How Public Is the Public Domain? The Perpetual Protection of Inventions, Designs and Works by Trademarks

Köklü, KayaHow Public Is the Public Domain? The Perpetual Protection of Inventions, Designs and Works by Trademarks in: Hanns Ullrich et al. (Hg.), TRIPS plus 20 - From Trade Rules to Market Principles (MPI Studies on Intellectual Property and Competition Law, 25), Springer, Heidelberg; Berlin 2016, 561 - 599 (gemeinsam mit Sylvie Nérisson).

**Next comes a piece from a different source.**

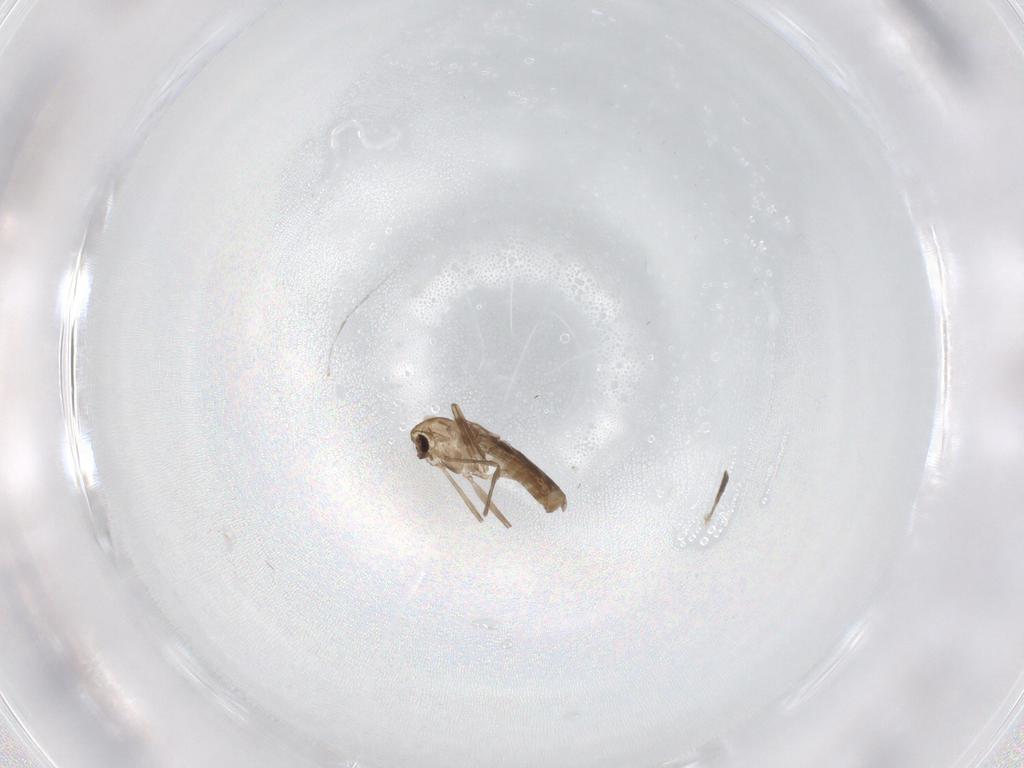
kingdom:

There are plenty of trademarks consisting of product shapes that effectively deter competition, although the original work or the invention giving the shape to the product (and to the trademark) is already in the public domain and should be free to be used by anyone. Trademark laws typically contain provisions declaring certain kinds of trademarks not protectable on the basis of absolute grounds for refusal. However, the legal practice reveals that these mechanisms within the trademark laws are not sufficient to safeguard the public domain. Companies frequently try to deter free competition by registering trademarks consisting of the shape of a product after they lose the exclusivity in the patent, industrial design or work that gave its value to the product and meanwhile belongs to the public domain. This problem occurs in particular in relation to popular inventions, but also to designs or characters of works that are of high commercial value. Not only in developing countries, courts seem to hesitate assessing an invention, design or work to be part of the public domain if the popularity and value of the product are significant. The most appropriate approach to solve this problem is to introduce an international mandatory regulation that overarches all intellectual property rights and explicitly safeguards the public domain. Such general principle in international law should particularly ensure that the free use of inventions, designs or works is not affected by trademarks once the underlying intellectual property right expires.